1. Field of the Invention
The present invention relates to a method for growing epitaxial diamond and more particularly to a method for growing epitaxial diamond on a diamond substrate after depositing a metallic layer on the diamond substrate.
2. Description of the Prior Art
Diamond possesses several unique physical and chemical properties and is considered an excellent material to apply to different technical fields. About its mechanical properties, it has extremely high hardness (Vickers hardness, Hv=50-104 GPa), low coefficient of air friction (˜0.035 to 0.15), wear-resistance, high strength (1.2×1012 Nm−2) and stiffness. As for thermal properties, diamond has superior thermal conductivity of 20 Wcm−1K−1. Regarding photoelectric properties, diamond has wide band gap (Eg=5.45 eV), high dielectric coefficients (106 V/cm), significant electron mobility (me=4500 cm2V−1s−1) and hole mobility (mp=3800 cm2V−1s−1) better than silicon, ultra high refractive index and transparency. With respect to other properties, diamond has excellent chemical stability, radiation resistance and biocompatibility. As a material which possesses desired physical and chemical properties, diamond has great potential in industry. Single crystal diamond is considered a promising material and has been researched and developed in recent years. In order to be widely used in industry, high growth rate and diamonds of larger size are desired.

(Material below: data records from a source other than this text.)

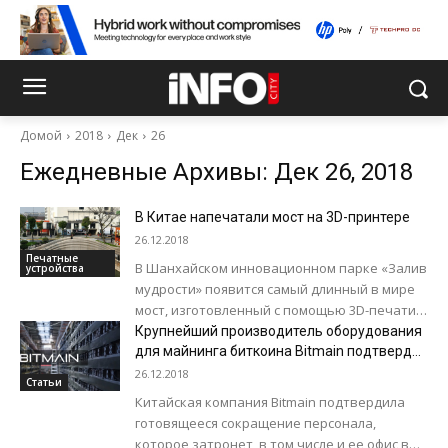
Домой
2018
Дек
26
Ежедневные Архивы: Дек 26, 2018
В Китае напечатали мост на 3D-принтере
26.12.2018
Печатные
В Шанхайском инновационном парке «Залив
устройства
мудрости» появится самый длинный в мире
мост, изготовленный с помощью 3D-печати.
Его длина составляет 15,25 м, ширина - 3,8...
Крупнейший производитель оборудования
для майнинга биткоина Bitmain подтвердил
сокращение персонала
26.12.2018
Статьи
Китайская компания Bitmain подтвердила
готовящееся сокращение персонала,
которое затронет, в том числе и ее офис в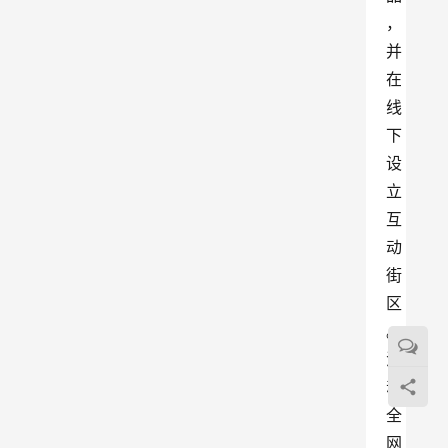
，
并
在
线
下
设
立
互
动
街
区
。
活
动
全
网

The most popular method to grow diamond film is to use chemical vapor deposition (CVD). It has the characteristic of low process temperature and pressure, and enables a high growth rate of diamond film with superior purity; especially for manufacturing single crystal diamond with large area and smooth surface. Hydrogen and methane are usually supplied during the growth process. Generally, hot filament chemical vapor deposition (HFCVD) and microwave plasma chemical vapor deposition (MPCVD) are adopted. For HFCVD, a filament set above the substrate arranged inside the quartz tube is heated to 2000° C. to 2200° C. so that the carbon containing gases are dissociated to generate carbon radicals for growing diamond films. Hydrogen acts as protective gas to prevent formation of graphite. As for, MPCVD, microwave passes through the reaction chamber to dissociate low pressure gases filling inside to generate plasma. Plasma is composed of dissociated particles at high temperature such as free electrons, charged ions and neutral particles to bombard and heat substrates and thereby overcoming activation energy of chemical reactions which originally have high energy barriers. Also, it allows carbon containing gases to be dissociated at relatively lower temperature to generate carbon radicals and contributes to diamond deposition. Besides, ionized hydrogen gives higher etching rate of graphite than that of diamond. It is helpful to improve diamond quality.
Although it has been reported for years that growing high quality epitaxial diamond films is practicable, problems still remain to be solved. One main issue is that internal stress and defects formed inside diamond films during the deposition process leads to cracks. For example, intrinsic defects of substrates or impurities such as hydrogen atoms, nitrogen atoms, carbon atoms and graphite accumulated inside the diamond films form stress field. As a result, deformation and cracks occur to release stress. This phenomenon is frequently found when growing (111) epitaxial diamond and thus restricts uses of (111) diamond for electronic devices. From another point of view, growing thin films on substrates is usually accompanied with tiny deformation. In the beginning, tiny deformation can be ignored. However, if the diamond film reaches a certain thickness and diamond structure cannot be compatible with excessive deformation, stress will be released in the form of cracks.
Hence, it is necessary to develop a method to grow diamond epitaxial film with desired thickness and prevent cracks due to excessive stress.